━━━ TEXTE ━━━
Docteur François Molli
"Nous sommes dans un entonnoir qui nous étrangle. La situation est similaire partout que ce soit à Langres, Chaumont, ou Vesoul, pour ne parler que des établissements sur notre bassin de vie, avec des patients sur des brancards. C’est un problème national depuis des années", souligne le Dr Midy.
"Quelle que soit la taille des hôpitaux, on a quand même eu des fermetures successives de lits (une vingtaine en deux ans concernant l’hôpital de Langres, ndlr), avec une population qui vieillit, une population de plus en plus polypathologique. Et lorsqu’elle décompense, elle va aussi décompenser plusieurs maladies d’un coup".
Au docteur Molli d’ajouter : "Pénurie de places, pénurie d’ambulance, les appels du SMUR sont surchargés. Tout cet engrenage médical où on devrait y mettre de la graisse, on y met du sable. Il y a 30 ans, c’était bien huilé, et cela fonctionnait bien".
━━━
• **QUESTIONS**
a) D'après le texte sur la saturation des hôpitaux, combien de lits ont été fermés en deux ans à l'hôpital de Langres ?
b) Reprenez le texte sur la saturation des hôpitaux là où il s'arrête et poursuivez-le.
Les fiches ne sont pas nécessaires pour ce travail.
━━━ FICHES FOURNIES ━━━
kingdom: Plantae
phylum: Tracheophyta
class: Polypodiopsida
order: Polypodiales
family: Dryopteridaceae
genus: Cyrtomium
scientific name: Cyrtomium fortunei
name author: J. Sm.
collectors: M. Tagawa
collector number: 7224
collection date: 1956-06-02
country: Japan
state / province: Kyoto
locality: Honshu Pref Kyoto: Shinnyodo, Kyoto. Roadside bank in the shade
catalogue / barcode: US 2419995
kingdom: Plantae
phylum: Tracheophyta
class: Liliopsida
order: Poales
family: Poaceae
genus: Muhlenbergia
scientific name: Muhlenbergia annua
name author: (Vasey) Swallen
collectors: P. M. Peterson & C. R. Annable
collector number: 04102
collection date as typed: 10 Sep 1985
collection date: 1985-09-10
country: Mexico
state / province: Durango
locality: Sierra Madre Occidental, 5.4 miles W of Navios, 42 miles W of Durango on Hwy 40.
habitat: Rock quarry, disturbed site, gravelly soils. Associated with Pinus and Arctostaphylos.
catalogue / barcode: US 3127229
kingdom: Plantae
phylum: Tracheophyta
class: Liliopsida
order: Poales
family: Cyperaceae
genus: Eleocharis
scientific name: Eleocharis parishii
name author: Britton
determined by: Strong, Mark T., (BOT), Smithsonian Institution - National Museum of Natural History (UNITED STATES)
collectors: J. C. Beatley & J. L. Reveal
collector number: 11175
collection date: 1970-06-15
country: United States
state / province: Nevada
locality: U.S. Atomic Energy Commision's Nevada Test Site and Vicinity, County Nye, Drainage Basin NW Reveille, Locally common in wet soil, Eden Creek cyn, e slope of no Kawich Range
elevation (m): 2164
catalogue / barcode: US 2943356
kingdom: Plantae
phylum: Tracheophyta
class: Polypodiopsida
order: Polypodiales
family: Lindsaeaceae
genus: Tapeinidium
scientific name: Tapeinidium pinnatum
━━━
• **RÉPONSES RÉDIGÉES**
a) Une vingtaine.

b)
Une première injonction de l’ARS contre ce garage en 2023
La rédaction de France 3 Champagne-Ardenne a tenté de contacter la direction de l'établissement. Sans succès. L’Agence régionale de santé (ARS) du Grand Est a, en revanche, tenu à s'exprimer et assure avoir pris des dispositions à la suite du scandale. Cependant, elle rappelle qu’elle avait déjà adressé une première injonction à l’encontre de l’utilisation de ce garage comme hébergement des patients le 30 juin 2023.
Une enquête interne a également été demandée à l’établissement pour établir les causes, alors qu’une inspection est en cours et se poursuivra en janvier 2025. En parallèle, des réunions régulières avec le personnel soignant sont entretenues et une cellule de crise est mise en place depuis le 20 décembre avec les équipes.
"De plus, un audit sera réalisé auprès de la société française de médecine d’urgence (SFMU) qui posera un diagnostic et des mesures adaptées au territoire", poursuit l’ARS. "Nous travaillons avec l’ensemble de la communauté médicale du groupement hospitalier de territoire Aube/Haute-Marne pour promouvoir des solutions alternatives à l’hospitalisation avec des initiatives comme le développement de la prise en charge ambulatoire, une meilleure planification des hospitalisations et des consultations, ou encore l’amélioration des relations entre la ville et son hôpital." Objectif donc : améliorer le parcours de soins du patient.
Nouvel hôpital de Langres : bientôt la pose de la première pierre ?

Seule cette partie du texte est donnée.